A simple mixture, buttery flavour and crumbly texture – it’s a treat we can all agree on.
The trick to light, melt-in your mouth shortbread is substituting a portion of the all-purpose flour with cornstarch.
1⅓ cups (320 ml) all-purpose flour
3 tablespoons (45 ml) cornstarch
¾ cup (175 ml) butter, softened
¾ cup (175 ml) sugar
1 teaspoon (5 ml) vanilla extract
Heat the oven to 190˚C (375˚F). Line baking sheets with parchment.
Whisk flour and cornstarch in a bowl.
Beat the butter and the sugar together until smooth and fluffy. Beat in the vanilla.
Stir in the flour until evenly blended to a smooth paste. Turn on to a work surface and gently roll out to desired thickness. Cut into desired shapes. Chill in the fridge for 20 minutes.
Bake until lightly browned, 15 to 20 minutes. Set aside to cool on a wire rack.
Take shortbread to the next level with this layered slice. An even thickness of shortbread and caramel with a smaller layer of dark chocolate, sprinkled with fleur de sel, makes this a standout for parties, lunchboxes or snacks.
To balance all the flavours and textures, roll the shortbread thicker than normal (½ inch, 1.25 cm). Bake shortbread in a deep sheet pan. Let the shortbread cool in the pan. Although classic shortbread is traditional for this layer, you can add herbs and spices (½ a teaspoon, 2.5 ml will do) to the dough. Just make sure to choose flavours that boost caramel and chocolate like thyme, Mexican chili powder or cardamom.
Once the shortbread has cooled, pour a ½ inch (1.25 cm) layer of caramel over top. If you don’t want to keep a watchful eye on your sugar, opt for dulce de leche instead. Fit a heat-proof saucer or a round metal baking dish in a large pot. Place a can of condensed milk on saucer or dish. Fill with water, making sure that the water is at least 3 inches (7.5 cm) above the top of the can. Set over medium heat. Gently simmer for 2-3 hours. Using tongs or oven gloves, remove can from heat and allow to come to room temperature. Never open the can immediately from the heat as it can explode. Once cool, open and spread over shortbread.

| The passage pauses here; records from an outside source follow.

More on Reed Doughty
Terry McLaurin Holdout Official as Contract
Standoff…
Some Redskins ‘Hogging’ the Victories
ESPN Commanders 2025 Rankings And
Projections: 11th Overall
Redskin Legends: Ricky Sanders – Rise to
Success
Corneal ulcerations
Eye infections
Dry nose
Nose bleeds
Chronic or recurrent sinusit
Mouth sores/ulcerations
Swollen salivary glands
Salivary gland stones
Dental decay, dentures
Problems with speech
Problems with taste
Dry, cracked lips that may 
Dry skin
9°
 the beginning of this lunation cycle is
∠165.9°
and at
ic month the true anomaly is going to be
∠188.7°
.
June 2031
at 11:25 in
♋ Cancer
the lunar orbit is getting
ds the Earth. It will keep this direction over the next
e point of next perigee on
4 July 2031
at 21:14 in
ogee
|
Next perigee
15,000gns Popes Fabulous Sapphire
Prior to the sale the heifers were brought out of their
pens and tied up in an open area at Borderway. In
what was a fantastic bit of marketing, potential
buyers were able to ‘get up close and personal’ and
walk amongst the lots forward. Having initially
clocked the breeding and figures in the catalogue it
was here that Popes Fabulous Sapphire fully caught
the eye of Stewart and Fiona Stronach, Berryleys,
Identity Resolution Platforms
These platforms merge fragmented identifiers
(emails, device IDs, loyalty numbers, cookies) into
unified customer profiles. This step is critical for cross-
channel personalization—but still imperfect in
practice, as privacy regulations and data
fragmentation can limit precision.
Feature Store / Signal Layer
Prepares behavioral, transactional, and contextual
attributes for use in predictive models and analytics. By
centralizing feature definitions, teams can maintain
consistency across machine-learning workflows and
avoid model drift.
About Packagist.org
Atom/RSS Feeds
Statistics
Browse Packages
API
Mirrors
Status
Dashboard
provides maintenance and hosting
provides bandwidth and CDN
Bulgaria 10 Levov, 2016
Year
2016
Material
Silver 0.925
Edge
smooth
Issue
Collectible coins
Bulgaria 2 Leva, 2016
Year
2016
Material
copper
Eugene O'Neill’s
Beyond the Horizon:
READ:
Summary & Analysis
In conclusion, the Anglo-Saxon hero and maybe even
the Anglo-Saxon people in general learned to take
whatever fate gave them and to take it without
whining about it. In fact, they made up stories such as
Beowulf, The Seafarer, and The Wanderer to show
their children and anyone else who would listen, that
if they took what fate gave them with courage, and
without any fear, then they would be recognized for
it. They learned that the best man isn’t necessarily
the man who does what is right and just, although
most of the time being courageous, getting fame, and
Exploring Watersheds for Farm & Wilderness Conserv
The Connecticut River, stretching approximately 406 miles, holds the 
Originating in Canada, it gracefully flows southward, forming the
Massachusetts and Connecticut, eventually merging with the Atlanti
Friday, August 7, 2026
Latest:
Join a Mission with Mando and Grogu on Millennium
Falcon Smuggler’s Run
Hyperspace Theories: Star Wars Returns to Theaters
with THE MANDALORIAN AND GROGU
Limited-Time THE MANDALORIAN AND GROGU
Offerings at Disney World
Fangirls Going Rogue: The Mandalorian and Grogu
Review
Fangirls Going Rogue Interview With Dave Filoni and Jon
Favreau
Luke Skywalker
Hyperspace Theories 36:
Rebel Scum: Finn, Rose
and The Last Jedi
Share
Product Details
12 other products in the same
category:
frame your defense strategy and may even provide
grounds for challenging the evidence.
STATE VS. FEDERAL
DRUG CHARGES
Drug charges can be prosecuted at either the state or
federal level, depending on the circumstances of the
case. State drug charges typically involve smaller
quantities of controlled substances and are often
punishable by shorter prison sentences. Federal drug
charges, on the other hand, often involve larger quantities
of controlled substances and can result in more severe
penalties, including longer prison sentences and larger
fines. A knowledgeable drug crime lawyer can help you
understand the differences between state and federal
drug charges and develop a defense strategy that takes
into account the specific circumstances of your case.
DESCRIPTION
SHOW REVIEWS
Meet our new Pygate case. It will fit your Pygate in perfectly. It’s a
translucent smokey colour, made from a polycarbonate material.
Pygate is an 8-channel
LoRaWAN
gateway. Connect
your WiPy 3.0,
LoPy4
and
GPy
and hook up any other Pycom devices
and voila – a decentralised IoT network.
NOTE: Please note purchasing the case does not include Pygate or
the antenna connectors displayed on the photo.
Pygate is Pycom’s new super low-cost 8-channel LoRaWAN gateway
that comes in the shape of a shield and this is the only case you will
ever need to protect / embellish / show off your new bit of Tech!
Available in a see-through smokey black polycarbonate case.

After the caramel layer has set, melt chocolate over a double boiler. Pour over caramel. Let the chocolate set, about 10 minutes. Cut into equal squares.
Classic shortbread usually comes in one of two shapes – round or fingers (rectangles). The pre-baked dough is pricked with the tines of a fork to make a perforated pattern, and occasionally the edges are crimped.
Dress it Up
Our take dresses up the classic slightly with meringue, fruit, edible flowers and piped cream. Cutting the middle from the shortbread to make two stackable rings allows you to see the Chantilly cream inside. While some elements can be made ahead of time, this dessert tastes best just after serving.
Small, coloured, piped meringues are a great way to add crunch. All meringue begins with two ingredients – egg whites and sugar. Only the method differs for each of the 3 types. French meringue, where egg whites are beaten to soft peaks and sugar is gradually added until stiff peaks form, is the least stable. Italian meringue, where egg whites are beaten to soft peaks and heated simple syrup (at soft-ball stage) is then slowly added, results in the most stable, glossy and smooth meringue. Swiss meringue, where egg whites and sugar are mixed together over a double boiler until warm before whipping, is dense and crisp. To achieve a crunchy, airy meringues bake at low heat (200°F or 95°C) for 2 hours. To further dry them out, turn the oven off and leave the meringue in the oven another 15-30 minutes.
This original recipe article first appeared in the Fall 2018 issue of City Style and Living Magazine.